The Deputy refers to requiring future HNWIs to make direct investment in the Island. This is one of the matters currently under review as part of the review of the HNWI regime.
Morality
The Deputy queries the morality of the 1(1)(k) regime. The Treasury Minister does not consider this is relevant to the amendment at hand, but would note that the review he was asked to undertake by States Members was into methods of increasing revenues from the regime, which he has done.
He would also note that approximately 30% of households in Jersey pay no income tax and the average bill for those who do pay tax is £7,000. If Jersey had never introduced a special tax regime for HNWIs the £13.5 million tax they pay (an average of £100,000 per head) would have to be borne by the rest of the population. The millions of pounds of economic benefit brought would also have been lost.
Financial and manpower implications
The Deputy predicts that income achieved as a result of this amendment would be double that which could be achieved from P113 and 114 in their unamended form. This is flawed for the following reasons:
- Jersey currently struggles to attract the number of HNWIs it wants to. Increasing the tax rates charged on new residents will reduce the number who wish to move here and therefore the tax they pay.
- Doubling the rate of tax charged does not automatically mean that tax receipts will double.
Although the changes would deter those on the highest incomes, they would also have the perhaps surprising effect of making it easier for those with lower incomes to obtain 1(1)(k) consents. This would undo much of the benefit to the Island from increasing the minimum tax contribution in December 2010.

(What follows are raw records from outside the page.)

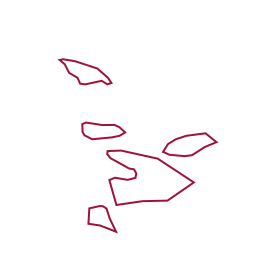 outline of Faroe Islands, rotated 156°
{"feature_id": "FRO", "entity_name": "Faroe Islands", "entity_type": "country or territory", "adm_level": 0, "iso_a3": "FRO", "parent_name": "Europe", "parent_adm1": "", "projection": "natural_earth1", "projection_center": [-6.816, 61.885], "detail": "fine", "context": "isolated", "style": "outline", "palette": "rose", "viewbox_px": 256, "rotation_deg": 156, "n_neighbors": 0, "source": "natural_earth", "source_scale": "50m", "svg_char_len": 883}
<svg xmlns="http://www.w3.org/2000/svg" viewBox="0 0 256 256"><g transform="rotate(156 128 128)"><path d="M169.9,62.4L166.2,88.0L160.2,87.9L149.5,80.8L141.5,79.4L138.9,83.1L139.3,87.7L143.5,90.6L156.4,107.7L157.6,112.7L156.0,115.2L143.5,110.2L113.4,88.0L90.0,51.5L121.5,45.6L144.4,55.2L169.9,62.4ZM87.8,79.3L101.0,86.7L105.7,91.9L98.1,97.0L88.8,98.3L77.7,97.1L59.3,91.6L52.9,79.1L65.6,79.4L80.6,77.1L87.8,79.3ZM159.9,212.1L162.8,217.9L159.3,217.2L149.3,210.6L131.8,194.8L125.8,181.8L124.9,175.8L129.2,176.4L132.8,181.8L149.4,185.3L153.7,188.0L153.7,194.5L159.3,202.2L159.9,212.1ZM171.1,142.9L168.2,150.1L164.2,150.1L150.2,141.1L139.1,136.3L135.5,132.2L132.4,125.1L138.7,124.3L146.3,125.9L165.3,132.3L170.7,139.0L171.1,142.9ZM203.1,56.6L196.0,70.3L185.6,68.2L182.7,66.7L180.4,63.1L181.5,52.9L181.1,38.1L193.2,50.3L203.1,56.6Z" fill="none" stroke="#9f1239" stroke-width="2"/></g></svg>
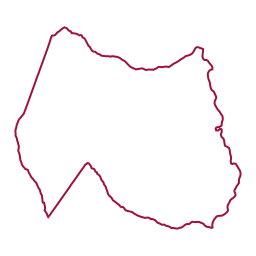 the district of Ivinhema, Mato Grosso do Sul, Brazil
{"feature_id": "56859067B50852199945067", "entity_name": "Ivinhema", "entity_type": "district", "adm_level": 2, "iso_a3": "BRA", "parent_name": "Brazil", "parent_adm1": "Mato Grosso do Sul", "projection": "equal_earth", "projection_center": [-53.771, -22.36], "detail": "fine", "context": "isolated", "style": "outline", "palette": "rose", "viewbox_px": 256, "rotation_deg": 0, "n_neighbors": 0, "source": "geoboundaries", "source_scale": "gbopen_adm2", "svg_char_len": 5050}
<svg xmlns="http://www.w3.org/2000/svg" viewBox="0 0 256 256"><path d="M57.4,32.3L56.3,33.7L55.2,34.9L54.0,35.5L52.0,35.6L51.0,37.6L50.4,39.9L49.1,43.9L47.9,47.4L44.5,56.9L41.1,66.2L39.3,71.2L38.5,73.5L37.6,75.7L34.0,85.9L33.4,87.4L30.7,95.0L27.3,104.4L23.9,113.4L22.9,114.8L21.9,116.0L20.6,117.7L19.2,119.1L18.2,121.0L17.4,123.5L16.8,124.7L16.5,126.1L16.2,127.8L15.7,129.0L15.4,131.2L15.6,133.6L15.6,135.8L16.5,137.4L16.9,138.8L17.3,140.9L17.9,142.3L18.2,144.0L18.8,145.9L18.8,147.4L18.5,149.0L18.3,151.0L19.1,153.0L19.5,154.2L19.9,156.6L20.2,158.4L20.4,160.3L21.3,162.1L21.7,164.1L22.9,166.2L24.2,167.6L25.3,169.0L26.5,169.4L27.9,169.9L28.4,171.7L29.3,173.5L30.2,175.0L30.7,176.2L31.9,177.9L33.2,179.1L34.0,180.4L35.0,181.5L36.4,183.1L37.1,184.6L37.7,186.2L38.6,188.1L39.6,189.3L40.1,191.1L40.6,192.8L41.1,194.2L42.0,195.6L42.1,197.5L42.4,199.4L42.5,200.9L42.8,202.5L44.0,202.7L44.5,204.6L45.0,206.9L45.1,208.4L44.6,210.4L45.8,212.1L46.9,213.8L47.5,215.8L48.2,217.0L49.0,216.0L49.9,214.9L51.1,213.2L51.9,212.0L52.9,210.7L56.5,205.6L59.7,201.1L61.5,198.5L69.1,187.8L71.2,184.6L76.3,177.5L78.9,173.8L80.9,170.9L82.1,169.2L83.0,168.1L85.3,164.6L86.4,164.2L87.3,163.1L88.7,163.3L90.1,165.0L91.0,166.4L91.6,168.2L92.6,168.6L93.9,168.8L94.7,169.9L95.5,171.7L96.9,172.3L97.3,174.0L98.4,174.5L99.3,175.5L100.3,176.6L100.6,177.9L101.2,179.4L102.1,180.8L103.3,182.0L104.1,184.5L105.6,186.6L106.4,188.9L106.9,190.4L107.5,191.9L108.0,194.0L109.3,195.8L111.0,197.2L112.0,198.6L113.0,200.3L114.8,201.5L116.1,202.6L117.2,203.5L118.5,204.4L119.7,205.5L120.5,206.6L121.6,207.2L122.9,207.0L124.2,208.2L125.2,209.9L126.5,210.6L128.0,211.1L129.8,211.4L130.9,211.8L132.4,212.2L133.6,213.2L134.8,214.0L135.8,214.4L137.0,215.3L138.3,215.8L139.8,216.3L140.8,216.8L142.0,217.0L143.8,217.6L145.3,217.9L146.7,217.6L147.8,217.6L149.0,217.8L150.0,218.4L150.9,219.1L152.0,219.0L153.6,219.5L154.9,220.1L156.0,221.1L157.2,222.5L158.5,223.0L159.6,223.5L160.8,224.1L162.0,224.8L163.3,224.6L164.7,224.8L165.9,225.7L167.8,226.2L169.2,226.5L170.2,227.2L171.3,228.0L172.7,227.9L174.4,228.2L176.5,228.6L178.3,228.4L179.8,227.7L181.0,227.7L182.5,226.9L184.0,225.7L185.1,224.9L186.3,224.2L187.6,224.0L189.0,224.1L190.4,223.1L191.8,221.9L193.2,221.9L195.2,222.1L197.2,221.9L199.1,222.0L200.6,222.6L202.0,223.1L203.6,224.0L205.0,225.7L206.6,226.7L207.9,227.0L209.3,227.1L210.4,227.5L211.5,227.9L212.5,227.5L212.3,225.8L212.4,224.0L213.0,221.7L213.8,220.1L214.7,218.8L215.7,217.5L216.8,216.4L217.8,216.0L218.9,215.8L220.0,215.8L221.2,215.7L222.6,215.4L223.9,214.6L225.3,213.6L226.6,212.6L227.9,210.8L227.8,209.0L227.5,207.3L227.6,205.8L228.9,203.0L229.6,201.8L230.2,200.4L231.3,199.2L233.2,197.9L234.5,196.8L235.4,195.6L235.5,194.2L235.0,192.8L234.4,191.8L234.4,190.4L235.1,189.1L236.0,187.5L236.7,186.1L237.6,184.9L238.9,183.1L238.9,181.2L239.1,178.9L239.8,177.2L240.4,175.7L240.6,173.5L240.3,172.0L239.9,170.6L239.0,169.2L238.3,167.9L237.5,166.6L236.7,165.3L235.9,164.0L234.0,163.4L232.2,164.1L231.1,163.5L230.7,161.2L231.0,158.8L231.0,156.5L230.3,154.5L230.0,152.4L229.8,150.4L229.0,147.9L224.9,145.6L224.1,140.6L223.6,138.9L222.8,138.0L221.5,136.8L220.9,134.9L221.2,133.3L221.7,132.0L221.7,130.0L221.1,128.9L220.0,128.9L219.1,129.8L217.9,130.5L216.1,130.4L215.7,128.4L216.5,127.4L217.8,127.2L219.1,127.1L221.6,125.5L221.7,123.2L222.2,121.4L222.7,119.8L222.8,118.3L222.4,115.9L221.3,114.6L220.6,113.3L219.8,111.9L218.4,110.3L216.8,108.2L216.0,106.6L215.1,105.1L214.5,103.2L214.9,100.7L216.1,98.3L216.1,96.4L215.2,94.7L214.6,93.2L213.8,91.7L212.9,90.8L211.9,90.2L211.1,89.0L210.6,87.3L210.2,85.7L210.1,84.3L209.9,82.8L209.3,81.1L208.8,79.8L208.3,78.3L208.0,76.3L207.8,74.5L208.0,73.1L208.8,71.3L210.6,69.8L212.4,69.3L212.4,67.1L211.6,65.7L210.6,64.5L209.7,63.4L208.8,62.3L207.9,60.9L206.5,60.0L204.7,60.0L203.3,59.0L202.7,57.6L202.5,56.3L202.6,54.3L203.0,51.4L203.1,49.1L201.6,48.5L199.9,47.9L198.5,47.3L196.9,47.2L195.7,47.8L195.0,49.0L194.3,50.3L193.3,52.1L192.4,53.2L191.5,54.0L189.9,54.9L188.2,55.5L186.6,55.8L185.2,56.4L184.0,57.5L182.6,58.4L181.1,59.3L180.1,59.8L178.7,61.0L176.2,62.5L174.2,63.4L172.9,64.3L171.9,64.9L170.5,66.0L168.7,67.1L166.6,66.6L165.4,66.6L164.3,66.7L162.5,67.1L161.0,67.1L159.9,66.8L158.5,67.0L157.2,67.9L155.8,68.7L154.6,69.1L153.5,69.8L151.9,69.5L150.3,69.7L149.2,69.5L147.9,69.5L146.9,69.9L145.7,70.0L144.5,69.3L143.4,68.8L141.9,68.3L140.4,68.6L139.2,68.9L138.2,69.1L137.1,69.1L135.9,69.4L134.9,68.9L133.8,68.4L132.2,67.7L130.1,66.6L128.5,64.9L126.9,63.4L126.0,62.3L124.6,61.0L122.7,60.1L120.1,58.2L118.9,57.5L117.0,56.8L115.3,56.6L113.6,56.4L112.3,56.2L111.2,56.4L110.2,56.7L108.9,56.2L107.4,56.3L106.0,56.2L103.9,56.0L102.4,55.8L101.2,55.6L100.0,54.5L98.7,54.1L97.3,53.6L96.2,52.6L95.2,51.8L93.6,51.6L92.4,51.0L91.4,49.8L90.5,48.2L89.6,46.7L88.4,45.7L87.4,43.7L86.3,41.7L85.4,39.9L84.4,38.3L82.5,37.3L81.7,35.4L80.7,35.1L79.4,35.4L78.2,34.7L77.2,34.0L76.1,33.7L74.3,33.4L72.9,33.2L71.7,33.1L70.6,31.2L69.0,30.7L68.2,29.8L67.2,28.7L65.9,27.8L64.6,27.4L63.6,27.8L62.4,28.5L60.3,30.3L58.9,31.6L57.4,32.3Z" fill="none" stroke="#9f1239" stroke-width="2"/></svg>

One of the reasons for making this increase was not only to increase direct tax revenues from HNWIs but also to attract wealthier HNWIs to increase the economic benefit to the Island. Before the change, a HNWI had to be capable of generating £500,000 of income per year in order to meet the minimum tax contribution of £100,000. Under the new minimum contribution, he must have income of £625,000. If this amendment was approved, he would only require £500,000 again. By making the regime available to those with lower incomes, this would reduce the knock-on benefit to the rest of Jersey’s economy, thus undoing some of the good that came from making the increase.